IN THIS ARTICLE WE ARE GOING TO TALK ABOUT THE DIVORCE IN MUSLIM MARRIAGE LAW, CONDITION AND AVAILABILITY OF REMARRIAGE AND POLYGAMY AND ITS PRACTICE IN ISLAM
for part 1 of the article, click HERE.
Muslim Marriage Law: Divorce
As per the Muslim marriage, law divorce is permitted under Islam and can be initiated by either party. The Quran forbids a man from seeking pretexts for divorcing his wife if she is obedient and faithful to him. The Prophet curtailed the unbridled power of divorce by the husband and provided the same right to the wife to be exercised on reasonable grounds. The same has been provided for in The Dissolution of Muslim Marriages Act, 1939. Divorce was permitted by the Prophet but not encouraged. The marriage can also be dissolved by mutual consent.
The grounds and rules of divorce vary for different sects. A minor married by his or her lawful guardian, other than the father or father’s father, can repudiate the marriage upon attaining puberty. After divorce, cohabitation between the couple becomes illegal and once the divorce is final, they cannot inherit property from each other. The amount of Mahr remaining, if any, becomes payable. The wife is entitled to maintenance during the period of iddat. Remarriage between the couple is possible only if the divorced wife observes iddat, remarries and the second marriage in Islam in India is consummated and voluntarily dissolved by the second husband and the wife observes iddat again.
According to the Muslim Marriage Law, widows and divorcees have the freedom to marry again. In the event of the death of husband or divorce, the woman must first observe a period of iddat, or a period of waiting, before she can remarry, irrespective of her age. If the marriage was dissolved by divorce and had been consummated, then the period of waiting is of 3 courses of her menstrual cycle or, if pregnant, till the delivery of the child.
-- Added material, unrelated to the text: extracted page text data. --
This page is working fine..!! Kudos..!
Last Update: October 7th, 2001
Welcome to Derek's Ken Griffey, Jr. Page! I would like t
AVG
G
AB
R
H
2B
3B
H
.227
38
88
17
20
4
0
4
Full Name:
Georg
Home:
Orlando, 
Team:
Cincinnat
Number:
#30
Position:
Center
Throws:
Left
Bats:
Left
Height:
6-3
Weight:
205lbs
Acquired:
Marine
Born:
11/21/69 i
If the first marriage ended due to the death of the husband, then, irrespective of whether the marriage was consummated or not, the period of waiting is of 4 months and 10 days or, if pregnant, till the delivery of the child, whichever period is longer.
Polygamy in Islam
In Islam, monogamy is the general rule while polygamy is only an exception. The Prophet did not favour polygamy except in exceptional circumstances. According to the Muslim Marriage Laws in India, a man can have up to 4 wives, but a woman can only have one husband at a time. In India, the female population is low and polygamy adds to the economic burden of supporting multiple wives and children.
Polygamy in Muslim marriage act under Islam has not been abolished in India but it is also not widely practised and is often provided against by a special clause in the marriage contract by those who find it morally offensive. The groom, as well as the bride-to-be, may stipulate monogamy as a condition in the Nikahnama and, once signed, it requires the parties to not enter into any formal or informal marriage contract with another person.
It is advisable that the bride and groom personally read this form carefully and consider and deliberate upon it well in advance before signing it as this document lists the rights and obligations of both parties, their personal details and expectations, amount of Mahr and how it can be changed, restrictions on either party, consequences in case of disagreements or divorce, etc.